It can be painfully obvious when our memories fail us — when we can’t remember a person’s name or what we did last Friday night. But Alison Preston, professor of psychology and neurobiology, focuses on the more positive aspects of memory. Memory in the brain is about much more than just storage (or lack thereof). The memories we store inform how we process new experiences and allow us to draw useful, ambitious inferences about our world — often without even knowing it. Preston studies how we use memory to combine information across different events to understand how experiences relate. She also does research on memory deficits in schizophrenia and the influence of attention on memory.
Daily Texan: You study memory in the brain. What’s the focus of your research on memory?

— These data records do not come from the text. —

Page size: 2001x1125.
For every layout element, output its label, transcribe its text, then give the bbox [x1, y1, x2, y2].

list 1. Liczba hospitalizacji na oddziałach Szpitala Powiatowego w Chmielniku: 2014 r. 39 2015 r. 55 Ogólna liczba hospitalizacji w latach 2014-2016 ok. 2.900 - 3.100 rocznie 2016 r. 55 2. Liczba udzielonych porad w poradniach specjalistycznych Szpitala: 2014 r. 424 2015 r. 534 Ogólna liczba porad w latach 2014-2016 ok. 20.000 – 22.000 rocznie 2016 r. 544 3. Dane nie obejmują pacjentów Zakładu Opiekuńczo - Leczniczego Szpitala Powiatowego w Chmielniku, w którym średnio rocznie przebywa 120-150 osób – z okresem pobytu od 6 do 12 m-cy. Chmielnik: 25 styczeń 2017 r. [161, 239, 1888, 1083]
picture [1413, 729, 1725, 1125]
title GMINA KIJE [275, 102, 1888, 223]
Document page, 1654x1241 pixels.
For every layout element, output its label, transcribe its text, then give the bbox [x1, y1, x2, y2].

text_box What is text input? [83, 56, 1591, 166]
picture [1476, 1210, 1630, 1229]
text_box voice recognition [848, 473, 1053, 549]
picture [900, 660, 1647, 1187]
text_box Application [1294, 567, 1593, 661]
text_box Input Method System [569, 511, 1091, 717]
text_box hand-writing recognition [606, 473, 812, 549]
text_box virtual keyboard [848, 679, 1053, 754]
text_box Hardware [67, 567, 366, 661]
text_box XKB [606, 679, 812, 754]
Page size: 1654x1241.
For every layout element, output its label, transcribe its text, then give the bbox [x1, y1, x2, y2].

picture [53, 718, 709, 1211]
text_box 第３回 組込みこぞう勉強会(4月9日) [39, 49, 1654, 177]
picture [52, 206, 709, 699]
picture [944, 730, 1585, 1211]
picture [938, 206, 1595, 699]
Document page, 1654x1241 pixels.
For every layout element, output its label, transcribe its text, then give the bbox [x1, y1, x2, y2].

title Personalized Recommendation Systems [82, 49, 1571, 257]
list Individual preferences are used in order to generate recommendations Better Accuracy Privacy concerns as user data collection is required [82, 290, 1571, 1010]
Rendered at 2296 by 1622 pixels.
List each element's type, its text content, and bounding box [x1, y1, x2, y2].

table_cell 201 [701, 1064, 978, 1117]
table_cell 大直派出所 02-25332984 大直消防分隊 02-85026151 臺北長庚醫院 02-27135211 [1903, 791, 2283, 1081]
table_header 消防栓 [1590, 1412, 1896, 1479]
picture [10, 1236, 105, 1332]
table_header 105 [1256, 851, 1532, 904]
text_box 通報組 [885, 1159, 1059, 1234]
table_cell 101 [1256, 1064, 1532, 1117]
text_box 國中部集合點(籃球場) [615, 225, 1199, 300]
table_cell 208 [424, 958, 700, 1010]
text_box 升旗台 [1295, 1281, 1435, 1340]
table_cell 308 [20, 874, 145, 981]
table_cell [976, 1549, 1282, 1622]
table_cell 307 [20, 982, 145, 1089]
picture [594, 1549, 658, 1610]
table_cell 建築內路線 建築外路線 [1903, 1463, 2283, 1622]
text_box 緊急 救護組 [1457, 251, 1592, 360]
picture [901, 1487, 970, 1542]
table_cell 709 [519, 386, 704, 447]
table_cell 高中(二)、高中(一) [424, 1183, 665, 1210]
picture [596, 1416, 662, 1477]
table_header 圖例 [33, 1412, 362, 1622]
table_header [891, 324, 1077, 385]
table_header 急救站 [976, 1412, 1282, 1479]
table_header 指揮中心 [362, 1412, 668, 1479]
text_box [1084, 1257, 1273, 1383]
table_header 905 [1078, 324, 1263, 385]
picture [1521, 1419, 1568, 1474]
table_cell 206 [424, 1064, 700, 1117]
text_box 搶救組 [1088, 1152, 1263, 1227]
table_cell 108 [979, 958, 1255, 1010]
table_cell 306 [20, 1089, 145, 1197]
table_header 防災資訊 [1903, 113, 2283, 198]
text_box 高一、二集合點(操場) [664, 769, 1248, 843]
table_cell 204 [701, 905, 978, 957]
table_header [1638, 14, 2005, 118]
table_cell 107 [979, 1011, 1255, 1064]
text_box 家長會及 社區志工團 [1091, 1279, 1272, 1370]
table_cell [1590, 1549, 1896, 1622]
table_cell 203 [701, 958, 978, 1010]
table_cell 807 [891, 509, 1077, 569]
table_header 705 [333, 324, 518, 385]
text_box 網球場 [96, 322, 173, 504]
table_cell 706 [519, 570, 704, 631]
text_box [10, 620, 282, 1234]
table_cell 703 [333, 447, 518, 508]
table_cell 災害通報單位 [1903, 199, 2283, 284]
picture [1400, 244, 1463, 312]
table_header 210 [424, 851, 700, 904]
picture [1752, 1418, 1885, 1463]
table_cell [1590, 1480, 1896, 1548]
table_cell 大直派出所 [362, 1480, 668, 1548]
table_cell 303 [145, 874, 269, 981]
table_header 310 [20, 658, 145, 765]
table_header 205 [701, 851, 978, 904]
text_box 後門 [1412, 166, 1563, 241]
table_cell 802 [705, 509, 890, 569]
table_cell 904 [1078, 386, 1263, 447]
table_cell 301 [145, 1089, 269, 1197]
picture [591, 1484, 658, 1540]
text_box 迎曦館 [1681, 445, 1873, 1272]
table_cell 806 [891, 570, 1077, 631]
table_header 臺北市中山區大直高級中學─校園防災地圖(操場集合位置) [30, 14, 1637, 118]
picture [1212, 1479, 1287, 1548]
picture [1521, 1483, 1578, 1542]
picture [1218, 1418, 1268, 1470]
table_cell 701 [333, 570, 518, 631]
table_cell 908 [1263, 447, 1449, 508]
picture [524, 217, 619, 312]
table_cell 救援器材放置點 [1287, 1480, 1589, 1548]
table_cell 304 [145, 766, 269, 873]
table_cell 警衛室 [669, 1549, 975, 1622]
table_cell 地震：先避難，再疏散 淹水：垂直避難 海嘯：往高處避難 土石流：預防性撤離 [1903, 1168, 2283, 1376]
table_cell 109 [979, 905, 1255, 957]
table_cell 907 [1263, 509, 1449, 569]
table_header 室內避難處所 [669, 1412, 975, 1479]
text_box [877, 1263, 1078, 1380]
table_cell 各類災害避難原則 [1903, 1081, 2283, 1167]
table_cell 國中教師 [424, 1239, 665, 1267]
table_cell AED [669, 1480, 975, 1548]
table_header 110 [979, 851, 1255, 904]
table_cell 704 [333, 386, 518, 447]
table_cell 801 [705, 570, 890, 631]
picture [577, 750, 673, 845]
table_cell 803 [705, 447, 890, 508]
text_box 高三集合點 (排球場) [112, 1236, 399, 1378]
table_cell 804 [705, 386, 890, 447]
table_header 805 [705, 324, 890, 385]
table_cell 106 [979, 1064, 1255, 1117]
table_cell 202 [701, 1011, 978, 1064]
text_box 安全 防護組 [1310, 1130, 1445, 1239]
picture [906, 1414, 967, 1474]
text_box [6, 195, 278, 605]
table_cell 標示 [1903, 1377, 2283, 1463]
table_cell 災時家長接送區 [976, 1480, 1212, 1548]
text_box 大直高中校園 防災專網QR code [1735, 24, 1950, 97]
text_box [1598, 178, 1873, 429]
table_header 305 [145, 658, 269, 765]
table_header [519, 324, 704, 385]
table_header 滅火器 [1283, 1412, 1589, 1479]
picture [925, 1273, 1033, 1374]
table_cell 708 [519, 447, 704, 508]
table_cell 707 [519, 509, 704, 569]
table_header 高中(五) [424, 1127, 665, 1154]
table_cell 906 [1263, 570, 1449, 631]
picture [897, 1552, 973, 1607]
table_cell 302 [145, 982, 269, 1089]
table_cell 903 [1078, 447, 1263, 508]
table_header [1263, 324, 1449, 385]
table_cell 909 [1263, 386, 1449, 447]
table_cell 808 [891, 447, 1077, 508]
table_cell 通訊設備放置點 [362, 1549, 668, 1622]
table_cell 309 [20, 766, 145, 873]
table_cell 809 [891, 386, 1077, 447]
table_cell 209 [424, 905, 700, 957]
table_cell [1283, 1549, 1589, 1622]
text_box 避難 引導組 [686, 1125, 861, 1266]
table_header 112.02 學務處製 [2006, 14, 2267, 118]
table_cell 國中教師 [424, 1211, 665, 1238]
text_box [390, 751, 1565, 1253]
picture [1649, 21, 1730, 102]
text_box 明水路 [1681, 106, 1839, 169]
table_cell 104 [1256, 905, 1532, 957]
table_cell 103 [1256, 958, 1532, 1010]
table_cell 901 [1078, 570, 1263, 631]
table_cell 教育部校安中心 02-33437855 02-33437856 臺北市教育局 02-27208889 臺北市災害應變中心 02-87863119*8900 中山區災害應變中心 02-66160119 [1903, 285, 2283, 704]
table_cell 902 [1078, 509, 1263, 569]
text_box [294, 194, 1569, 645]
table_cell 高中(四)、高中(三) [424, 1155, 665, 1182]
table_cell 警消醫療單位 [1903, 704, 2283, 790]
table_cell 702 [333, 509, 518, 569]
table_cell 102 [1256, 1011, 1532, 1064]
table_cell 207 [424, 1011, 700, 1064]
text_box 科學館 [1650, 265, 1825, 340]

Alison Preston: My lab in particular studies a specific form of memory. It’s what we typically think of as memory — the individual events of our lives. These can be as mundane as what we had for breakfast last Wednesday, or more meaningful things like your first day of college or your very first kiss. These kinds of memories are different from other types like factual knowledge, because they’re tied to specific moments in time and to a specific place. When you think about your first kiss, you might actually mentally transport yourself to the place where it happened and remember who you were with, what you felt like and when it was. That’s different from remembering who the 16th president of the United States is. Factual memory doesn’t have the same kind of detail associated with it. In my lab, we’re really interested in how the brain forms, accesses and uses these memories about events. How do we encode all this detailed information, and what’s involved in the process of remembering it?
DT: You mentioned you study how we use memories about events. What do we use them for?
Preston: One of the big questions in my lab right now is how we combine information across time to have more flexible memories and encode the relationships between experiences that may tell us something new about our environment. Imagine you’re leaving your apartment and you notice a new guy leaving a few doors down walking a dog. You might think, ‘Oh, there’s my new neighbor with his dog.’ A couple weeks later and you see that same dog being walked by a different person, a woman. Seeing the dog might lead you to recall the first time you saw that dog and the person the dog was with. While you’re walking to class you actually form a new memory for the relationship between the woman and the dog, and embed it in your pre-existing knowledge. Now, in your brain, you have a representation that she is your neighbor who lives three doors down with her dog and the guy. That’s something your brain does automatically, it allows you to make inferences about the relationship between the man and the woman, and in spite of the fact that you’ve never seen them together.
DT: How do you go about studying this?
Preston: We look at this part of your brain called the hippocampus, which is deep in the center of your brain. It’s a structure that’s really important for these forms of memory. We are also interested in how it predicts individual differences in the abilities to link memories. It turns out that, in something like forming memories for the man, the woman and the dog, some people are really good. They’ll reactivate the memories and link them together so they understand their relationship. Other people can’t do tasks like this. They learn that the man goes with the dog and that the woman goes with the dog, but they don’t link two things together.
DT: What are some of the applications for your research?
Preston: A lot of what were doing has implications for how students learn in the classroom. As a professor, my job is to teach concepts. You teach concepts by telling students to learn the details, but in the end, I recognize that they’re not going to remember every detail I try to teach them. There are certain core principles that appear across the different lectures, and you cannot assume that students are going to recognize that those core concepts are the same across different details.
DT: So why do we remember unique or important events distinctly?
Preston: Personally significant events usually contain a lot of emotional content, and it turns out the parts of the brain that are important for emotion are directly wired up with the parts of the brain that are important for memory. Things that are emotional lead you to form stronger memories that you’re more likely to retrieve at a later time, but it’s not going to be more accurate.